Task instructions: Repeat the full listing below verbatim and keep the images out.

--- START ---

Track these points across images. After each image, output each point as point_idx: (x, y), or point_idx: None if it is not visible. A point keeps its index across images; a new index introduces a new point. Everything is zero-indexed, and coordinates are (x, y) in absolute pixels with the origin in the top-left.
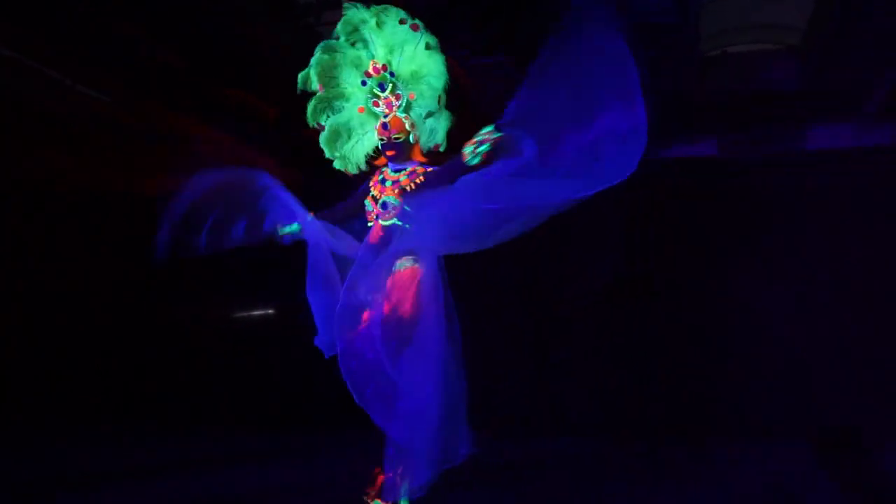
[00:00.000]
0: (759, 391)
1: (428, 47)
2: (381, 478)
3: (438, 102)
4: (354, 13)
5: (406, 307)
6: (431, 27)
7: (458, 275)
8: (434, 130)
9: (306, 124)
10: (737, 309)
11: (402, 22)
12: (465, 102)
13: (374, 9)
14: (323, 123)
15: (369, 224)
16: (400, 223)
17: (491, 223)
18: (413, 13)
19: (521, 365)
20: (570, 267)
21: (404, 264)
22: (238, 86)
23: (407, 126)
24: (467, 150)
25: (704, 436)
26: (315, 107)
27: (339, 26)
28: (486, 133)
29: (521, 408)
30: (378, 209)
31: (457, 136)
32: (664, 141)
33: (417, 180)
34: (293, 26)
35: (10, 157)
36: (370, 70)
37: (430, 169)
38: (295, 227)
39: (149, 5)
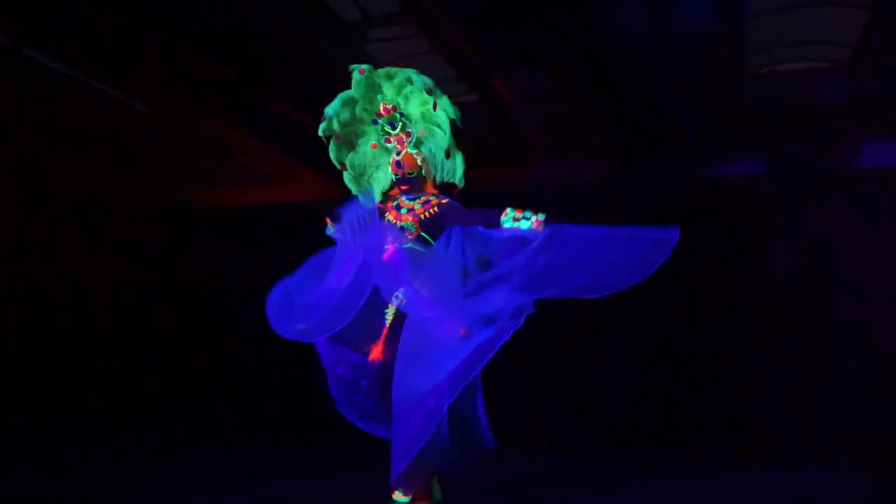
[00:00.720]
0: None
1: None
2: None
3: (449, 144)
4: (367, 79)
5: None
6: (469, 39)
7: None
8: (450, 171)
9: None
10: (784, 322)
11: (409, 81)
12: (503, 115)
13: (386, 70)
14: (345, 163)
15: (385, 247)
16: (414, 246)
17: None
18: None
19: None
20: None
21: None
22: (285, 100)
23: (418, 161)
24: (509, 214)
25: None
26: (336, 148)
27: (353, 84)
28: (536, 216)
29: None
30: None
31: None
32: (709, 158)
33: (432, 210)
34: (340, 43)
35: (60, 167)
36: (381, 111)
37: (445, 201)
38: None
39: (201, 21)
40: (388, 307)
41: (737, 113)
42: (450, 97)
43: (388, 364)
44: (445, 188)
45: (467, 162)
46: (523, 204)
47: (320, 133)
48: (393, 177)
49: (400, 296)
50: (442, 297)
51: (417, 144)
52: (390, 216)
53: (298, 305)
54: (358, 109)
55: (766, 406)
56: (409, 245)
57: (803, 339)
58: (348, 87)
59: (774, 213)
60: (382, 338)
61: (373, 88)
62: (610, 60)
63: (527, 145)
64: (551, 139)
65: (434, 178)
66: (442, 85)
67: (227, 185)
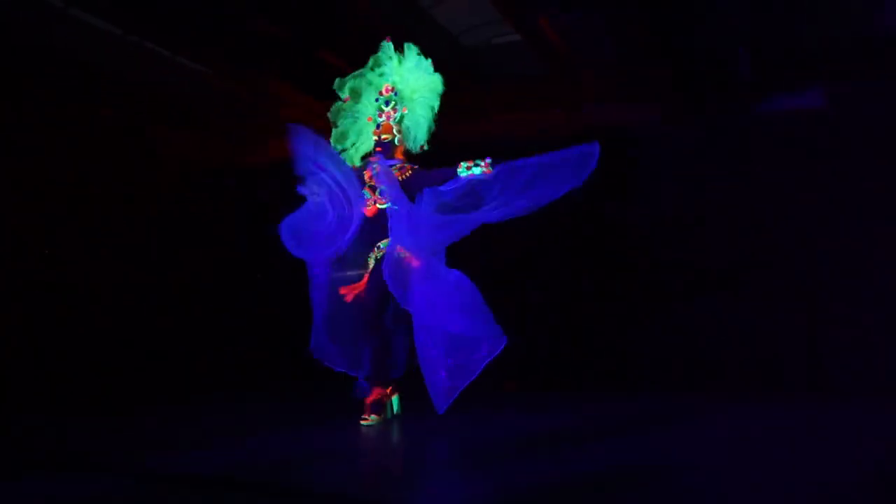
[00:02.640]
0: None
1: (431, 72)
2: (368, 399)
3: (431, 113)
4: (384, 52)
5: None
6: None
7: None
8: (416, 137)
9: None
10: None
11: (413, 64)
12: (554, 61)
13: (399, 51)
14: (337, 124)
15: (367, 206)
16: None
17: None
18: None
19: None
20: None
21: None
22: (334, 51)
23: (394, 130)
24: (462, 166)
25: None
26: (337, 110)
27: (370, 59)
28: (483, 162)
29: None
30: (376, 196)
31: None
32: (766, 92)
33: (407, 173)
34: None
35: (119, 132)
36: (382, 91)
37: (416, 167)
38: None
39: None
40: (370, 254)
41: (797, 46)
42: (494, 37)
43: (364, 303)
44: (417, 155)
45: (519, 107)
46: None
47: (334, 88)
48: (373, 140)
49: (381, 246)
50: (420, 244)
51: (400, 120)
52: (371, 182)
53: (305, 232)
54: (366, 83)
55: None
56: (387, 205)
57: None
58: (386, 31)
59: (837, 148)
60: (364, 281)
61: (382, 64)
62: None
63: (578, 89)
64: (604, 82)
65: (404, 146)
66: (488, 26)
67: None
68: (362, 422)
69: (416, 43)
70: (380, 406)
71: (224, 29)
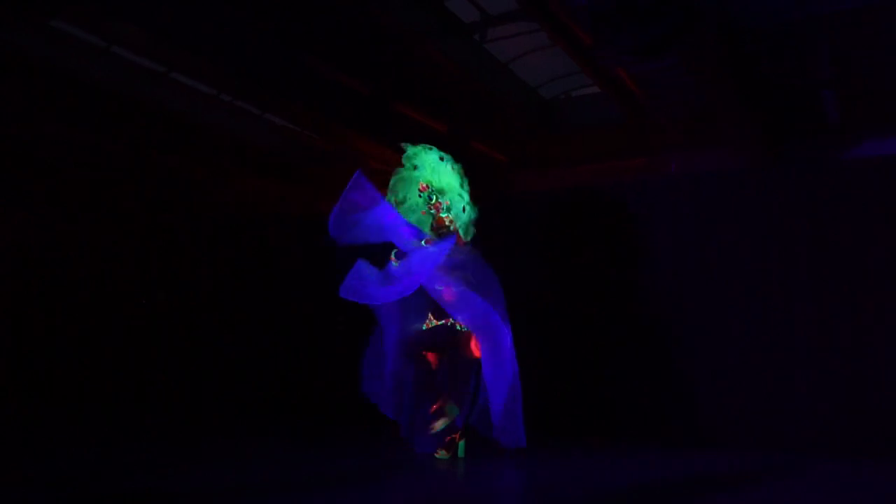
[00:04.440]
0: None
1: (452, 170)
2: (448, 438)
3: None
4: (410, 152)
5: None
6: (593, 31)
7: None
8: (466, 223)
9: (475, 138)
10: None
11: (440, 160)
12: (634, 109)
13: (424, 150)
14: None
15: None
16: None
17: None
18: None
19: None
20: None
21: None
22: (410, 103)
23: (446, 222)
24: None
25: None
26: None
27: (403, 158)
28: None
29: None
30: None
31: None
32: (854, 137)
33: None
34: (461, 44)
35: (207, 183)
36: (419, 189)
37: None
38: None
39: (329, 34)
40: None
41: (886, 87)
42: (573, 90)
43: (426, 368)
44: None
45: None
46: (657, 199)
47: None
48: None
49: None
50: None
51: (448, 210)
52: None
53: (369, 279)
54: (406, 186)
55: None
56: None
57: None
58: (469, 88)
59: None
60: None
61: (414, 169)
62: (748, 43)
63: (659, 137)
64: (684, 129)
65: (458, 229)
66: (567, 78)
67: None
68: (436, 454)
69: (495, 95)
70: (453, 444)
71: (306, 85)
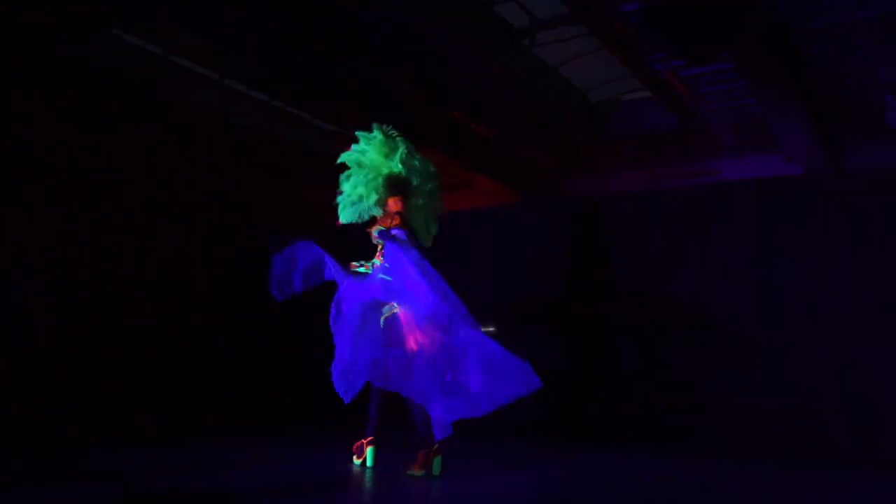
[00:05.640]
0: None
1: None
2: (421, 453)
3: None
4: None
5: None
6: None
7: None
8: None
9: (524, 143)
10: None
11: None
12: (682, 111)
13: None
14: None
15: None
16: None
17: None
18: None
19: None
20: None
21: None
22: (461, 109)
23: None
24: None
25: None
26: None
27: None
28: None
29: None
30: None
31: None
32: None
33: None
34: (511, 49)
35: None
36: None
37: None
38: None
39: (385, 46)
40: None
41: None
42: (622, 94)
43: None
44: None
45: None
46: (704, 208)
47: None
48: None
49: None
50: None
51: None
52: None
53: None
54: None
55: None
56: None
57: None
58: (517, 91)
59: None
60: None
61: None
62: (804, 45)
63: (708, 142)
64: (735, 134)
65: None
66: (614, 83)
67: None
68: (408, 471)
69: (545, 99)
70: (427, 462)
71: (358, 92)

--- END ---

Your response:
Track these points across images. After each image, output each point as point_idx: (x, y), or point_idx: None if it is not visible. A point keeps its index across images; a new index introduces a new point. Everything is zero-indexed, and coordinates are (x, y) in absolute pixels with the origin in the top-left.
[00:00.000]
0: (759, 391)
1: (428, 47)
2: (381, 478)
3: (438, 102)
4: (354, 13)
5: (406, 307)
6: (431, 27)
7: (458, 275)
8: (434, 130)
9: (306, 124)
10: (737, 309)
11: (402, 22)
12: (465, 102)
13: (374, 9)
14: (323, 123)
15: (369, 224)
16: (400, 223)
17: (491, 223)
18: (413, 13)
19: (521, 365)
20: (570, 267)
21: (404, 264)
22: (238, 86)
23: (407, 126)
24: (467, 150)
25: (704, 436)
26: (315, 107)
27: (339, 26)
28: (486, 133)
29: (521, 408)
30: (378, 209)
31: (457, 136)
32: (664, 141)
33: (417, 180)
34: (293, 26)
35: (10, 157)
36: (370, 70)
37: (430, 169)
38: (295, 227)
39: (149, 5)
[00:00.720]
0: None
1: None
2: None
3: (449, 144)
4: (367, 79)
5: None
6: (469, 39)
7: None
8: (450, 171)
9: None
10: (784, 322)
11: (409, 81)
12: (503, 115)
13: (386, 70)
14: (345, 163)
15: (385, 247)
16: (414, 246)
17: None
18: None
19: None
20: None
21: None
22: (285, 100)
23: (418, 161)
24: (509, 214)
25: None
26: (336, 148)
27: (353, 84)
28: (536, 216)
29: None
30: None
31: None
32: (709, 158)
33: (432, 210)
34: (340, 43)
35: (60, 167)
36: (381, 111)
37: (445, 201)
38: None
39: (201, 21)
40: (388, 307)
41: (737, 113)
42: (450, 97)
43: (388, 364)
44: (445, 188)
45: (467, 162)
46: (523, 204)
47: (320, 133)
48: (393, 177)
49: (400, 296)
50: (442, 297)
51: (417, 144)
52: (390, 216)
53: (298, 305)
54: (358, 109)
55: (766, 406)
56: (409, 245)
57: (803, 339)
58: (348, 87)
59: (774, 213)
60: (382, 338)
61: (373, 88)
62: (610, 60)
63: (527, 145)
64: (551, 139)
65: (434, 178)
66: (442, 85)
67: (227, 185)
[00:02.640]
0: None
1: (431, 72)
2: (368, 399)
3: (431, 113)
4: (384, 52)
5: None
6: None
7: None
8: (416, 137)
9: None
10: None
11: (413, 64)
12: (554, 61)
13: (399, 51)
14: (337, 124)
15: (367, 206)
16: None
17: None
18: None
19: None
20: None
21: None
22: (334, 51)
23: (394, 130)
24: (462, 166)
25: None
26: (337, 110)
27: (370, 59)
28: (483, 162)
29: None
30: (376, 196)
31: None
32: (766, 92)
33: (407, 173)
34: None
35: (119, 132)
36: (382, 91)
37: (416, 167)
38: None
39: None
40: (370, 254)
41: (797, 46)
42: (494, 37)
43: (364, 303)
44: (417, 155)
45: (519, 107)
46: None
47: (334, 88)
48: (373, 140)
49: (381, 246)
50: (420, 244)
51: (400, 120)
52: (371, 182)
53: (305, 232)
54: (366, 83)
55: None
56: (387, 205)
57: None
58: (386, 31)
59: (837, 148)
60: (364, 281)
61: (382, 64)
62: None
63: (578, 89)
64: (604, 82)
65: (404, 146)
66: (488, 26)
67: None
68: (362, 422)
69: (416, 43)
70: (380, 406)
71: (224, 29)
[00:04.440]
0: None
1: (452, 170)
2: (448, 438)
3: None
4: (410, 152)
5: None
6: (593, 31)
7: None
8: (466, 223)
9: (475, 138)
10: None
11: (440, 160)
12: (634, 109)
13: (424, 150)
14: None
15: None
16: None
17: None
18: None
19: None
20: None
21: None
22: (410, 103)
23: (446, 222)
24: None
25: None
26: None
27: (403, 158)
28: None
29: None
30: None
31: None
32: (854, 137)
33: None
34: (461, 44)
35: (207, 183)
36: (419, 189)
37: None
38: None
39: (329, 34)
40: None
41: (886, 87)
42: (573, 90)
43: (426, 368)
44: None
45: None
46: (657, 199)
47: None
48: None
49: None
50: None
51: (448, 210)
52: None
53: (369, 279)
54: (406, 186)
55: None
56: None
57: None
58: (469, 88)
59: None
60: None
61: (414, 169)
62: (748, 43)
63: (659, 137)
64: (684, 129)
65: (458, 229)
66: (567, 78)
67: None
68: (436, 454)
69: (495, 95)
70: (453, 444)
71: (306, 85)
[00:05.640]
0: None
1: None
2: (421, 453)
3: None
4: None
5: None
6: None
7: None
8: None
9: (524, 143)
10: None
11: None
12: (682, 111)
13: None
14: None
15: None
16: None
17: None
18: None
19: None
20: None
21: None
22: (461, 109)
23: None
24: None
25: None
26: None
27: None
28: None
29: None
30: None
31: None
32: None
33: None
34: (511, 49)
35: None
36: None
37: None
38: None
39: (385, 46)
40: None
41: None
42: (622, 94)
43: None
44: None
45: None
46: (704, 208)
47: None
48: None
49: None
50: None
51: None
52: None
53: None
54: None
55: None
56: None
57: None
58: (517, 91)
59: None
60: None
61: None
62: (804, 45)
63: (708, 142)
64: (735, 134)
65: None
66: (614, 83)
67: None
68: (408, 471)
69: (545, 99)
70: (427, 462)
71: (358, 92)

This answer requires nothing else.